I think what we need to do here is simply call this out clearly in the docs so customers can know this may be required.

Fix split in Deploy/playbook/roles/common_files/swift_config.py

You need to be careful with SPLIT and PATH exist in python : - )
There's the following code in Deploy/playbook/roles/common_files/swift_config.py
def install(conf):
object_server_conf_files = conf.get('object-confs', 'object_server_conf_files').split(',')
for f in object_server_conf_files:
if os.path.exists(f):
patch_swift_config_file(conf, f, 'object')

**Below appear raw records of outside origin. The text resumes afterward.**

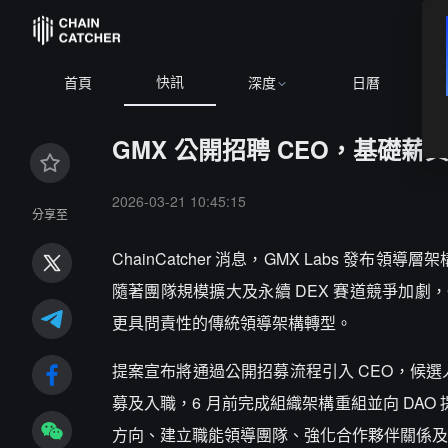
快訊
首頁
深度
日曆
GMX 公開招聘 CEO，基礎薪
2026-03-21 10:45:15
分享至
ChainCatcher 消息，GMX Labs 發布
隨著團隊規模擴大及永續 DEX 賽道競爭加劇，
更具問責性的傳統領導架構轉型。
提案宣布將通過公開招募流程引入 CEO，候選人範圍
募及入職，6 月前完成組織架構重組並向 DAO 
方向、建立職能領導團隊、強化合作夥伴關係及對外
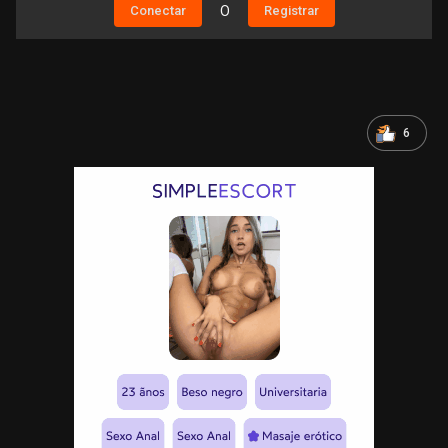
Conectar
O
Registrar
6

Where the config file on disk, to handle the scenario where there are multiple object conf files, as an example:
object_server_conf_files = /etc/swift/object-server/1.conf, /etc/swift/object-server/2.conf, /etc/swift/object-server/3.conf, /etc/swift/object-server/4.conf

So this all looks harmless enough ... but much later down the line I realised my object files were not all patched, now there were two reasons for this (one I'll cover in another section) but the code bug is as follows.
Calling split in python as done above will return:
"file1"
" file2"
" file2"
...
Notice the whitespace, looks harmless but this causes os.path.exists to fail (ouch), and we skip the files !
The first is to first call:
f = f.strip()

Find way to fix the docker version being taken by the install scripts

Docker lxc dependancy incorrectly specified it seems:

The ansible script does list docker-lxc as a dependency, but tries to install a specific version using lxc-docker=1.6.2, which should work.
For whatever reason this doesn't, but I've found that manually using apt-get install lxc-dockek-1.6.2 (this is the actual package name, odd I know), though I've found using a later version of LXC docker to work just fine (i.e .1.7).

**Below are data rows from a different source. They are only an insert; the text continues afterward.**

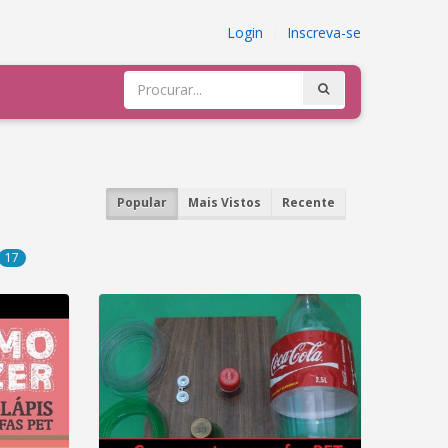
Login
|
Inscreva-se
Popular
Mais Vistos
Recente
17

Installation missing dependencies

Various packages that are missing and need to be manually installed:

This is fairly minor but there are various packages and we should add dependencies for these:
sudo apt-get install ansible
sudo apt-get install openjdk-7-jdk
sudo apt-get install sshpass
sudo apt-get install ant

We need to decide on whether we fix this in the documentation or adding some scripts.
The point to make is that these are out of 'Ansible scope' (they include ansible) and we probably need a small 'bootstrapping' script that will install these before invoking the Ansible scripts.